In return, the southerners and Middle Easterners will liberalize their economies and open them to investment: lowering tariffs, cutting subsidies, privatizing state-owned entities, and moving currencies toward full convertibility.

The mechanism to bring this about will be a series of individual free-trade pacts the EU will sign with North African and other countries. Tunisia, Israel and Morocco already have signed such agreements. The EU currently is negotiating others with Egypt, Jordan and Lebanon, and is holding exploratory talks with the Palestinian Authority. Syria is expected to open discussions on an association accord in the near future.

Aid will go to the countries that sign agreements, which is to say, aid flow will depend on open markets and domestic reforms. This is a clear departure from past practice.

In the classic days of foreign aid—the '60s and '70s—donor nations said in effect: to foster rapid growth in your country, we'll open our markets to your products, we'll allow you to keep tariff barriers high to protect your infant industries, and we'll send you development aid to make sure there's enough investment.

But by the '80s this way of doing things had come to be discredited. The old way tended to produce a strange two-level economy: on the one level, protected industries, many of them state-owned, produced expensive, low-quality goods which they had a hard time exporting. To counter that problem, countries often set up free industrial zones, with no tariff or other barriers, in which foreign firms would set up shop, import raw materials, process them, and export the finished products. Local labor of course got paid, though not much, and foreign exchange was earned, though the enterprises otherwise had little effect on the local economies.

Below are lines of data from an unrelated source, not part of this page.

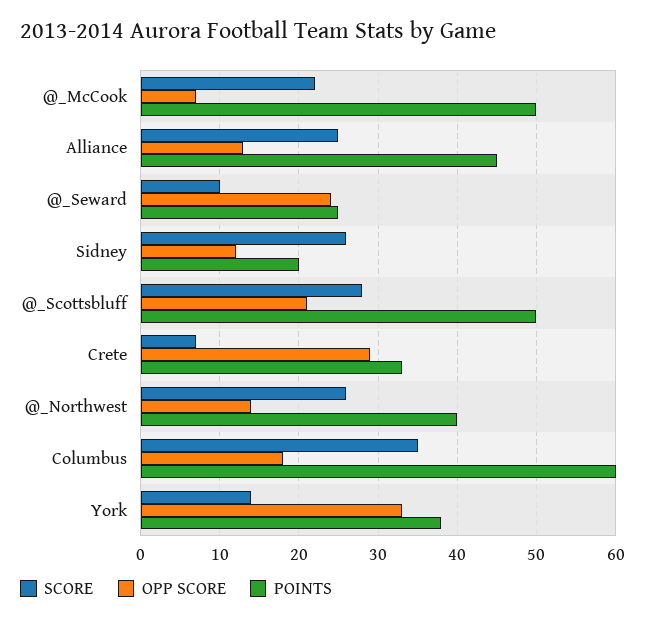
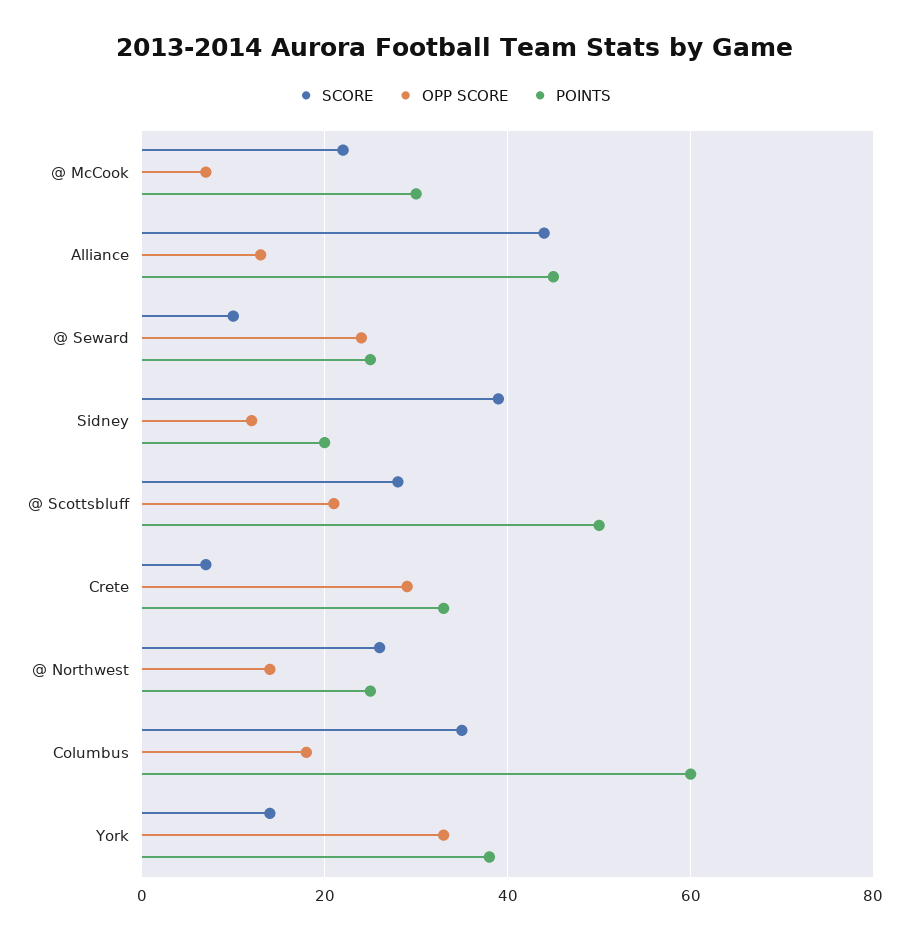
  {
    "SCORE": {
      "@_McCook": 22,
-     "Alliance": 25,
+     "Alliance": 45,
      "@_Seward": 10,
-     "Sidney": 26,
+     "Sidney": 40,
      "@_Scottsbluff": 28,
      "Crete": 7,
      "@_Northwest": 26,
      "Columbus": 35,
      "York": 14
    },
    "OPP SCORE": {
      "@_McCook": 7,
      "Alliance": 13,
      "@_Seward": 24,
      "Sidney": 12,
      "@_Scottsbluff": 21,
      "Crete": 29,
      "@_Northwest": 14,
      "Columbus": 18,
      "York": 33
    },
    "POINTS": {
-     "@_McCook": 50,
+     "@_McCook": 30,
      "Alliance": 45,
      "@_Seward": 25,
      "Sidney": 20,
      "@_Scottsbluff": 50,
      "Crete": 33,
-     "@_Northwest": 40,
+     "@_Northwest": 25,
      "Columbus": 60,
      "York": 38
    }
  }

Hence the newer approach the EU is trying, which is an attempt to create conditions where private investment can flourish. With higher levels of competition, the southerners will be able to penetrate markets other than the EU. That's the idea anyhow.

Now compare Amman and Barcelona, whose political agendas are so very different. Barcelona is a serious attempt to take into account the needs of the Mediterranean region and tackle the real obstacles to development in the south. The strategy may not work, but at least its framers have a credible and coherent approach in mind. Amman? Well, there's that bank...

Colin MacKinnon is chief editor of the Washington, DC-based Middle East Executive Reports.